Poem-A-Day: Jane Creighton

I love featuring a poem by Jane Creighton here because she was one of my first poetry professors at the University of Houston, and she encouraged my work at a time when it really wasn’t good enough to merit her praise. But I’m glad she did, because eventually I became a poet, writing worthwhile things. She was just the teacher I needed at the time I landed in her classroom, and it makes me happy to run into her now and then, all these years later, and know that her tender care of her students meant something, that it paid off. That inspires me as a teacher, too.

We’ve both moved on to other schools now, but I see her sometimes at Mutabilis Press events, and I have to stop myself from telling her how much I appreciated the generously kind critique she gave me on a maudlin sonnet I wrote when I was twenty that was inspired by my boyfriend at the time, whom I didn’t realize yet was not good for me, and Sara Teasdale, whose poetry I loved in high school. Not only would it be weird for me to tell her this all these years later, but frankly, I’ve already done it, at a Houston Poetry Fest reading a long time ago.

 

Where There Is No Else
            (Panna Maria and Cestohowa)

_Data under study:_

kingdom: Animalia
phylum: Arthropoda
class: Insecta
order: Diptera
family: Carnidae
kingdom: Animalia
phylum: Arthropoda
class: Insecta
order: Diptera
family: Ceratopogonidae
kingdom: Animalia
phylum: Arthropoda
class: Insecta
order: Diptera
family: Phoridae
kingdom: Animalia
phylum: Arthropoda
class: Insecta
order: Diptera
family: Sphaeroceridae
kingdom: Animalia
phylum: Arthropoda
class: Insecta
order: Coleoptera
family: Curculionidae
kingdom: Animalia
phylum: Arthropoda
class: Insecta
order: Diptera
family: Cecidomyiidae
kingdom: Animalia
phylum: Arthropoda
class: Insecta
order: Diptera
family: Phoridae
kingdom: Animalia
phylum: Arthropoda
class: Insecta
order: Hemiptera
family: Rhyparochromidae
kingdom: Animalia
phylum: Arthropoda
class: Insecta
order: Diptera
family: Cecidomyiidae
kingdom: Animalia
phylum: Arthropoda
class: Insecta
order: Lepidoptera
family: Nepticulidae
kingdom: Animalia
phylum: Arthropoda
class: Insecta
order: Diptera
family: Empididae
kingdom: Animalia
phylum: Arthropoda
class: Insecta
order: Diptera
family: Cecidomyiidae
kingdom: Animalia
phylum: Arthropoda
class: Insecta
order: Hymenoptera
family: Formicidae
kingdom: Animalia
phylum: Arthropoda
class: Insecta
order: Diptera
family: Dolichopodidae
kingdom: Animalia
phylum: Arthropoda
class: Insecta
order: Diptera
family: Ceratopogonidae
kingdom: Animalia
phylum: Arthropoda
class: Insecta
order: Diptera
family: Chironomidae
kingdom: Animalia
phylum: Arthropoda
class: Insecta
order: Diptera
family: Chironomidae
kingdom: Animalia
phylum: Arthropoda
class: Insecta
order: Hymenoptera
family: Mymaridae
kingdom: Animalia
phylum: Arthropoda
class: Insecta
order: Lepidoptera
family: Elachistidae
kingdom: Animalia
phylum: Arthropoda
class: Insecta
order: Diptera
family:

_What you will do:_
Reproduce, word for word, the portion of the Jane Creighton piece that begins with the words containing "We’ve both moved" and ends with "long time ago.".

_Worked solution:_
We’ve both moved on to other schools now, but I see her sometimes at Mutabilis Press events, and I have to stop myself from telling her how much I appreciated the generously kind critique she gave me on a maudlin sonnet I wrote when I was twenty that was inspired by my boyfriend at the time, whom I didn’t realize yet was not good for me, and Sara Teasdale, whose poetry I loved in high school. Not only would it be weird for me to tell her this all these years later, but frankly, I’ve already done it, at a Houston Poetry Fest reading a long time ago.